OLUMLULUK odaklı hareket ettiğim için yaptığım eleştiriler gözden kaçıyor.
[linkler sadece üyelerimize görünmektedir.] forumdaşımın tavsiyesini dikkate alarak World War Z (Dünya savaşı Z) isimli filmi seyrettim.
Filmde rahatsız eden sahneler olmasına rağmen, faydalandığım bir film olduğu için bu vesile ile
[linkler sadece üyelerimize görünmektedir.] forumdaşıma teşekkür etmek istiyorum.
Filmde, Dünya'nın her tarafında zombi salgını görülmektedir. İsrail zombilerle en erken mücadeleye başlamış devlettir.
Baş aktörümüz Brad Pitt İsrail'in zombi teşhisini nasıl erkenden teşhis edebildiklerini öğrenmek için İsrail'e gider ve yetkililerle görüşür.
Görüşme diyaloğu şu şekildedir :
- İsrail nereden anladı?
- Hintli bir generalden gelen bildiri ele geçirdik. Rakshasha ile savaştıklarını söylüyordu. Tercümesi: Zombiler. Teknik olarak, yaşayan ölü.
- Jurgen Warmbrunn. Mossad'da üst düzey memur. Makul, rasyonel, hayalperest olmayan şeklinde tanımlanır.
- Hâl böyleyken, "zombi"den söz eden bir bildiri okudunuz diye mi duvar ördünüz?
- Öyle deyince kuşkucu biri gibi görünüyorum.
1930'larda, Yahudiler toplama kamplarına gönderilme olasılığına inanmayı reddettiler.
1972'de, olimpiyatlarda katledilmiş olabileceğimizi anlamayı reddettik.

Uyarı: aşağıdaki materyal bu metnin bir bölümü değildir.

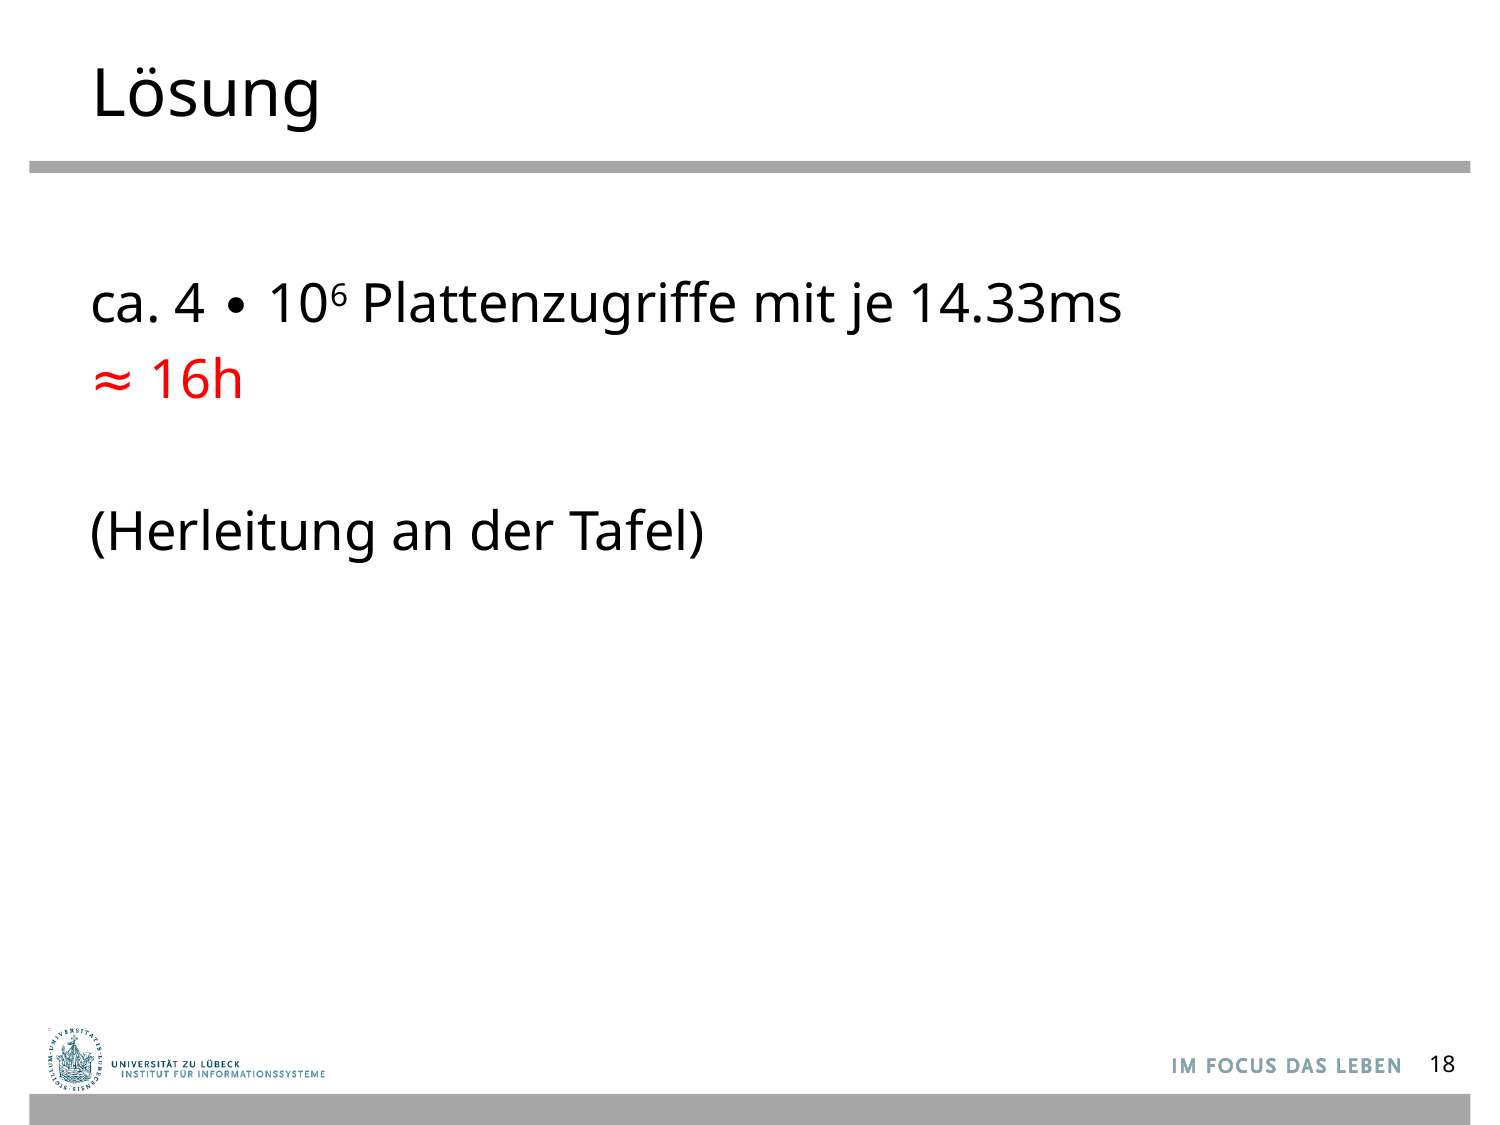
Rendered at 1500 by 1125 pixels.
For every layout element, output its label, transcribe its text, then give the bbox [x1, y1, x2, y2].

picture [1173, 1058, 1305, 1073]
list ca. 4 ∙ 106 Plattenzugriffe mit je 14.33ms ≈ 16h (Herleitung an der Tafel) [75, 196, 1425, 1012]
slide_number 18 [1305, 1050, 1471, 1083]
title Lösung [76, 42, 1427, 126]
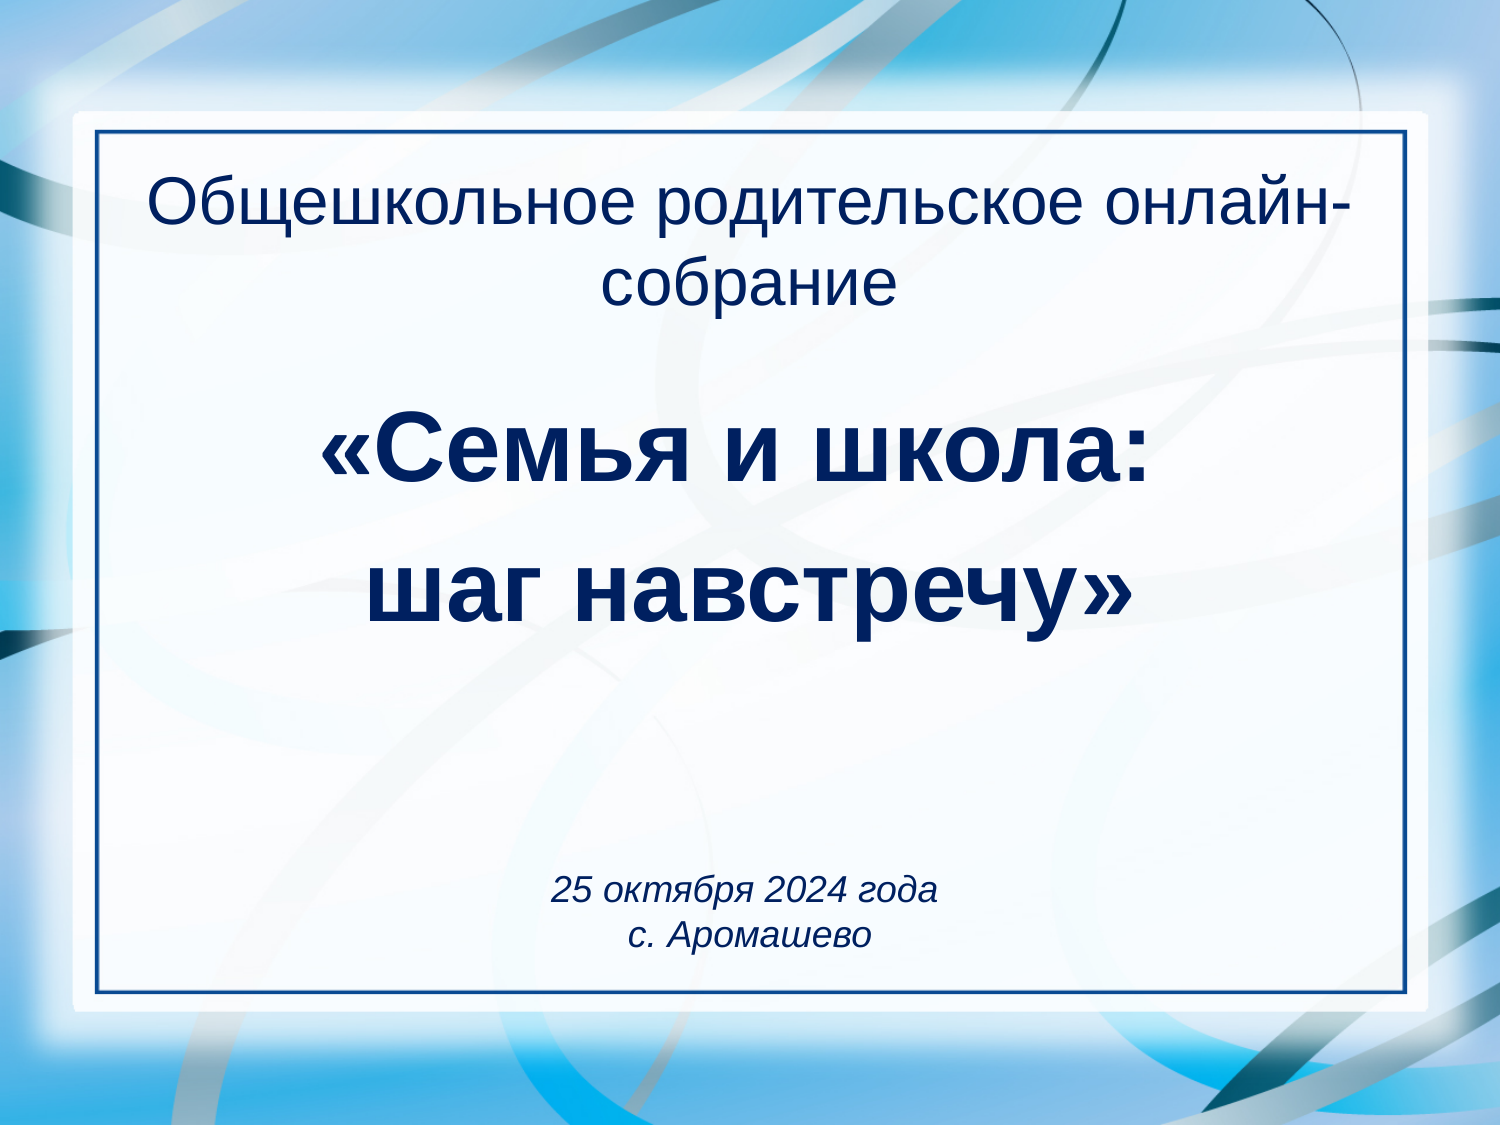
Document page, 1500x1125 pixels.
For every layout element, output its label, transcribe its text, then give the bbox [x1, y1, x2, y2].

Ekim 1973'ten bir ay önce, Arapların ilerleyişini gördük.
Oy birliğiyle tehdit oluşturmadıkları yönünde karar kıldık.
Bir ay sonrasında, Arap saldırısı az kalsın bizi denize döküyordu.
Bu yüzden değişmeye karar verdik.
- Değişim?
- Onuncu Adam.
İçimizden dokuzu aynı bilgiye bakıp aynı kesin sonuca ulaşırsa onuncu adamın aynı fikirde olmaması onun GÖREVİDİR.
Ne kadar mantıksız olsa da 10. adam diğer 9 adamın VARSAYIMINI çürütmek için işe koyulmalıdır.
- Sen de 10. adamdın.- Aynen öyle.
Zombi söylentilerinin başka bir şeyi gizlediğini zannedenlere karşılık varsayım üzerine araştırmamı yapmaya başladım.
"Zombiler" dedikleri zaman zombileri kastetmişlerdir.
Egitimhane'deki ONUNCU ADAM benim.
GÖREVİM forumdaşlarımın aynı bilgiye bakıp, aynı kesin sonuca ulaştıkları konularda onlarla aynı fikirde OLMAMAKTIR.Forumdaşlarımın hata olarak değerlendirdikleri hususların hata olmadığını İSPAT etmeye çalışıyorum.
SÖYLENTİLERE forumdaşlarımdan FARKLI bir anlam yüklemeye çalışıyorum.
Ülkeyi yönetenler başarılıyız diyorlarsa, başarılı olduklarını VARSAYIYOR ve aksi VARSAYIMLARI çürütmeye çalışıyorum.
Taraflar (dokuz kişiyi temsil edenler ve onuncu kişiyi temsil eden) üzerine düşeni en iyi şekilde yaptığında GERÇEK ortaya çıkacaktır.